So yeah, still having trouble getting a full and restful sleep. I keep slipping between six and seven hours and the tiredness makes reading and doing other things a bit too slow. At one point, I couldn’t sleep for three hours and I was so tired of not getting the full eight up, I stayed up until 9 am, doing my usual writing things while I was there. Some vain part thought it might help but nope. I’ve been doing twenty minute walks in the morning, since I’ve heard not walking enough can leave behind excess energy that keeps you awake. But it doesn’t seem to be helping much.

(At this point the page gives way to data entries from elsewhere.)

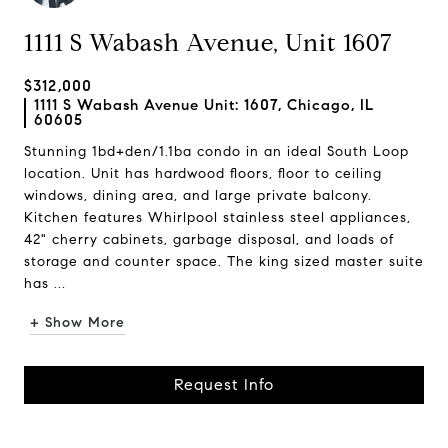
1111 S Wabash Avenue, Unit 1607
$312,000
1111 S Wabash Avenue Unit: 1607, Chicago, IL
60605
Stunning 1bd+den/1.1ba condo in an ideal South Loop
location. Unit has hardwood floors, floor to ceiling
windows, dining area, and large private balcony.
Kitchen features Whirlpool stainless steel appliances,
42" cherry cabinets, garbage disposal, and loads of
storage and counter space. The king sized master suite
has ...
+ Show More
Request Info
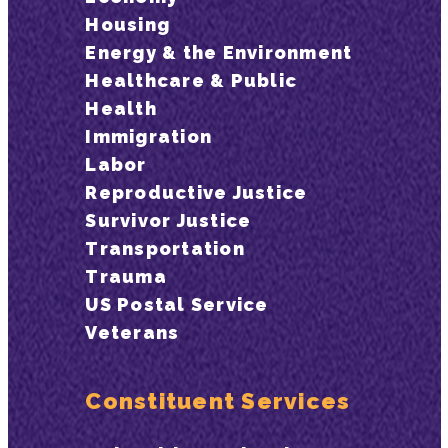
Housing
Energy & the Environment
Healthcare & Public
Health
Immigration
Labor
Reproductive Justice
Survivor Justice
Transportation
Trauma
US Postal Service
Veterans
Constituent Services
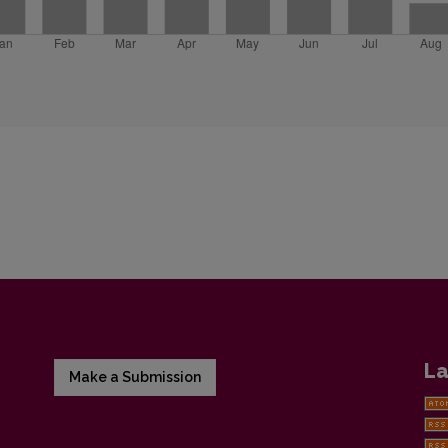
La
Make a Submission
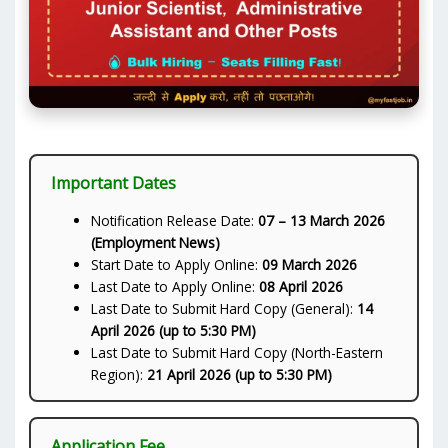
Important Dates
Notification Release Date:
07 – 13 March 2026
(Employment News)
Start Date to Apply Online:
09 March 2026
Last Date to Apply Online:
08 April 2026
Last Date to Submit Hard Copy (General):
14
April 2026 (up to 5:30 PM)
Last Date to Submit Hard Copy (North-Eastern
Region):
21 April 2026 (up to 5:30 PM)
Application Fee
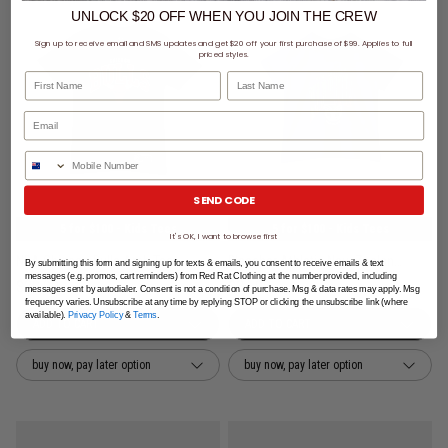
UNLOCK $20 OFF
WHEN
YOU JOIN THE CREW
Sign up to receive email and SMS updates and get $20 off your first purchase of $99. Applies to full
priced styles.
First Name
Last Name
Phone Number
SEND CODE
5 for $100 - Kids Tees
5 for $100 - Kids Tees
It's OK, I want to browse first
NBA Chicago Bulls Arch Tee - Youth
Bleacher Athletic New Zealand Warriors NRL Washed Club Tee - Kids
By submitting this form and signing up for texts & emails, you consent to receive emails & text
messages (e.g. promos, cart reminders) from Red Rat Clothing at the number provided, including
$29.99
$34.99
messages sent by autodialer. Consent is not a condition of purchase. Msg & data rates may apply. Msg
frequency varies. Unsubscribe at any time by replying STOP or clicking the unsubscribe link (where
available).
Privacy Policy
&
Terms
.
buy now, pay later option
buy now, pay later option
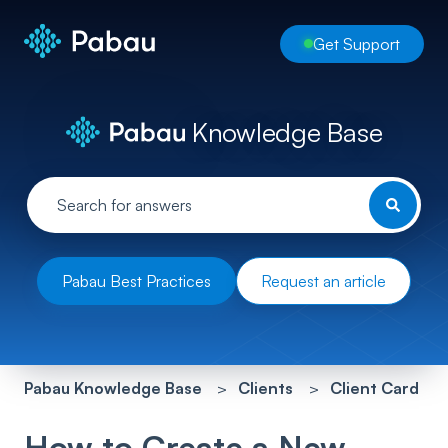
Get Support
Knowledge Base
Pabau Best Practices
Request an article
Pabau Knowledge Base
Clients
Client Card
How to Create a New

I’ve tried sleeping an extra hour, until nine, and that might have helped but not by much. I try go to bed at 9:30 pm but I don’t always meet that target. I hope this isn’t my new status quo, because it’s not fun to take too long to read something. Maybe it’s something to do with how I read things? IDK, but I hope I can take care of it by the time I start classes at Albertus Magnus.
Speaking of that, I’ve been happy to get accepted. Though there was an issue where the acceptance letter and email indicated they wanted meetings at earliest opportunities to book classes. But then for much of July, I got dead air about that and other things that are supposed to be set up. For the latter, it’s apparently a misunderstanding between Mom and I of when they are supposed to happen. For the former, they have a different definition of earliest opportunity than others, since much of staff have taken vacation. So I didn’t have to worry about the issue until they contacted me, which was a relief.
I got a Registration form on Friday and filled it out, more or less. Since I’m unfamiliar with filling out forms, I shot out emails to the MFA professor and a few others, which cleared things up for the most part. The only issue was if the two classes suggested to me, which add up to 5 credits in total, would be enough to get financial aid. My mom told me apparently I need 6 credits, but I want to confirm that with the Albertus Magnus Financial Aid office, or see if there were exception. I shot an email to them two hours before closing time but no response. I’ll have to wait until the beginning of August at least before I get a response and can send in the form. There was no due date mentioned for the form, so I hope I send it in before the classes get snapped up.
While dealing with that issue, I brought my laptop to the kitchen so Mom could see and comment on the issue. She was loading dishes into the dishwasher but that was forgotten by both of us. I got up with my laptop about to return it to where I usually do things but then I felt pain in my shins and tripped on the lowered dishwasher door and fell on the other side. My mom was very apologetic and frightened but other than the shins and maybe some places on my arms, I was pretty alright. I was able to get up and move back into the room with my laptop none the worse for wear. That was the most dramatic physical even that happened in a while. I’ve been fortunate to avoid major falls and injuries for much of my life. I did break my arms while I in elementary school but that was the worst that happened. Hopefully, I’ll better watch where I’m going in the future and not end up really hurting myself.
I’ve also finally started my volunteer job. I went through two of the three once-a-week days I selected and so far, it’s pretty okay. They’re pretty friendly. My first day was about unwrapping tons of pom-pom-like things and centering addresses on envelopes. I talked with some others there and my helper was also present to help but it was a bit boring. Fortunately, they gave permission for me to bring my computer and listen to shows there. My helper got a sickness that vaccines should have eradicated, so she couldn’t come, but Mom was able to drop me off with only a half hour adjustment in when I arrived and left. I mostly by myself stuffing envelopes with pamphlets, so I could listen to things mostly uninterrupted. I did just fine on my own, so my helper needn’t come up if she wants, though as she said, she doesn’t have much to do otherwise, so it might be better she does.
I’ve also been dealing with a bit of intrusive thoughts lately. They’ve worried me some but I know I haven’t thought those things before and I read some assurances that it’s better to accept the intrusive thought and that it doesn’t indicate action than to suppress it. Thinking that way has helped me a bit and apparently that might reduce or even vanish those kinds of thoughts. It might take a while but I’m glad I don’t have something else to really worry about for now.
( writting babble and spoilers for Spiderman Homecoming ) That’s all for now. I’m writing on Monday night as my sleep schedule got out of whack yet again. I couldn’t sleep and stayed up until 9 am and slept until before 7 pm. I hope but don’t expect I’ll fix this sleep thing by the end of August. Until then, see you!